Technically, they were still just best friends. Nothing explicitly romantic was hinted at throughout these years, even though there was a palpable romantic tension between them, the flirty texts that seemed endless and the exchange of sweet songs. Mangsuli, on her part, was clear about what she felt for him and her feelings remained unchanged all these years, too. “On my last day in India, I told her that we should give things a shot,” said Gehling, admitting that it was finally time to underline what they had been feeling for each other for almost a decade now, before it was too late. “There were no big proclamations because we knew there were cultural differences but we wanted to try things. The friendship was our anchor.”
Mangsuli, after having waited over a decade to have her feelings reciprocated, obviously agreed and the duo kicked off a long-distance relationship spanning continents and cultures. When Gehling went back to Germany, Mangsuli moved to Malaysia for work. Over chats, they bonded over “not belonging anywhere at all” because of how often they had to change countries for work or because of their parents moving around. The frequency of the video calls increased, they wanted to get to know each other better though there was a bit of pressure from Mangsuli’s parents for her to get married.
“His parents understood that I couldn’t simply go to my Indian parents and tell them I have a boyfriend,” she said. “Even though it had just been a year of our romantic relationship per se, I told them that there was no pressure from me personally but I can only inform my parents about him in the form of a marriage proposal.”
On Gehling’s part, he was nervous about meeting her parents — not because they could be potentially conservative Indian parents. He already knew they weren’t. “But I was still technically a student and wasn’t settled yet, which became a bit of worry for Disha’s parents,” he said.

ACTIONS TO TAKE
1 > Answer these from the excerpt about Mangsuli and Gehling, one letter per line:
(a) Where did Mangsuli move for work after Gehling went back to Germany?
(b) According to Gehling, what served as their anchor?
(c) What about Gehling became a worry for Disha's parents?
2 > Please carry the excerpt about Mangsuli and Gehling forward from its final sentence with the next stretch of the story.

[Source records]

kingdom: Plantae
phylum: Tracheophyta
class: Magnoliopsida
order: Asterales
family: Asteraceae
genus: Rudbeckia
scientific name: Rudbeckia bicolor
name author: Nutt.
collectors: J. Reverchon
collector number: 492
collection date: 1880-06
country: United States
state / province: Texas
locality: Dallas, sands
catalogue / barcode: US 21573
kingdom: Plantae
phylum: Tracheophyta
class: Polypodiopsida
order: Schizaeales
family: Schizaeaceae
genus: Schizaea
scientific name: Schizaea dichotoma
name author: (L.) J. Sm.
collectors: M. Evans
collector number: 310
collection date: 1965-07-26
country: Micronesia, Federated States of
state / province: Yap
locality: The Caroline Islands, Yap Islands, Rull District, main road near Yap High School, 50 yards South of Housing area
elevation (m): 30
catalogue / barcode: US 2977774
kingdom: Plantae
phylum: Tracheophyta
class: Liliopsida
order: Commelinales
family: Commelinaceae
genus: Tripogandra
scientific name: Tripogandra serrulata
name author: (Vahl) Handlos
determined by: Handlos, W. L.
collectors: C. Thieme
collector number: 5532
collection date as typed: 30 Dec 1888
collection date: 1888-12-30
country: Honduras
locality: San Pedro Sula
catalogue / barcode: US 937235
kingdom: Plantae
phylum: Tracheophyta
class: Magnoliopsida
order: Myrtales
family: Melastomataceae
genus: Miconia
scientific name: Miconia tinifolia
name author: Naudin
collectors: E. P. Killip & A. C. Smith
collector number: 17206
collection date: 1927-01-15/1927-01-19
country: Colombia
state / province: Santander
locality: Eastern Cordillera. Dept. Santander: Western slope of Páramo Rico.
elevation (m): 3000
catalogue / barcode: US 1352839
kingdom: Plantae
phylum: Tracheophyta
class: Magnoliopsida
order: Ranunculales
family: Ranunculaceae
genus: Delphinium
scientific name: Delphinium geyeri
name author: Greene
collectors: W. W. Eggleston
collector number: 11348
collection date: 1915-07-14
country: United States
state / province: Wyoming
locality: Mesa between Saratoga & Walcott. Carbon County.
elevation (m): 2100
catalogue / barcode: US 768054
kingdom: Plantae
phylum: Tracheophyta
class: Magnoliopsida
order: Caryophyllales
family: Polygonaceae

EXERCISE ANSWERS
1 >
(a) Malaysia.
(b) The friendship.
(c) He was still technically a student and wasn't settled yet.

2 >
When Gehling flew down to India to attend Mangsuli’s brother’s wedding, it was also his first meeting with her parents. He stepped into a full house of her aunts, grandparents, relatives and neighbours. And then came the ice-breaker. “We were sitting in the living room when we suddenly saw a cockroach running around,” he said. “Everyone started jumping onto the furniture but I just picked it up and threw it outside the door with my bare hands. Immediately, all the tension and awkwardness melted away.”
While Gehling didn’t have a job, for Mangsuli’s parents, the idea that their potential son-in-law could fix their pest problem with ease certainly helped his case. Then came the three weddings — the legal wedding in April 2019, an Indian wedding in January 2020 for Mangsuli’s family, and a Catholic one for Gehling’s family in May 2022.
For the longest time, the couple had bonded over the fact that they belonged to no country. Almost every other year, there was a new country they found themselves in, assimilating into a new culture. Even when Mangsuli was in Germany, things were daunting for her — racism and particularly the language barrier that made her feel sidelined in a small German town. It was in those moments that Gehling’s parents would comfort her. In this context, both of them had a strange and complicated relationship with each other’s culture and had to ensure that the same was respected. Just a single ceremony, so to speak, couldn’t possibly do justice to the magnitude of it all.
“We got married legally in April 2019 in Denmark because we found out from a friend that it’s the Las Vegas of Europe for foreigners, as getting married legally in either India or Germany would make the visa processes long drawn,” she said. “It was a beautiful time, we drove down to the beautiful town of Ribe, and finished the legal procedure in 15 minutes. My parents joined via FaceTime.”
The next wedding, the Indian one, was a marriage of two contrasting cultures. Even though the stereotypical assumption of Indian families is that their weddings are loud and all cylinders firing, it was Gehling’s family that was into the whole dance-and-song routine as opposed to Mangsuli’s who was relatively sombre. Yet everyone indulged in each other’s quirks.
“The third and final Catholic wedding in Germany started with a quiet Church ritual followed by endless partying, food and drinks,” said Gehling. “I think we’re the only couple you will ever meet who has been married to each other three times over four years. You see these things in the movies but well, love makes even the wildest dreams come true.”
Source: Arman Khan, VICE.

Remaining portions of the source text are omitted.